--- STATED EXERCISE ---
Retype the rows below word for word, keeping every line as it appears.

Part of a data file
-- -- --
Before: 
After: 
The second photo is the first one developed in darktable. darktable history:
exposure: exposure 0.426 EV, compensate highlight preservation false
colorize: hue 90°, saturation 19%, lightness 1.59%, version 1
-- -- --
--- PROBLEM SOLUTION ---
Before: 
After: 
The second photo is the first one developed in darktable. darktable history:
exposure: exposure 0.426 EV, compensate highlight preservation false
colorize: hue 90°, saturation 19%, lightness 1.59%, version 1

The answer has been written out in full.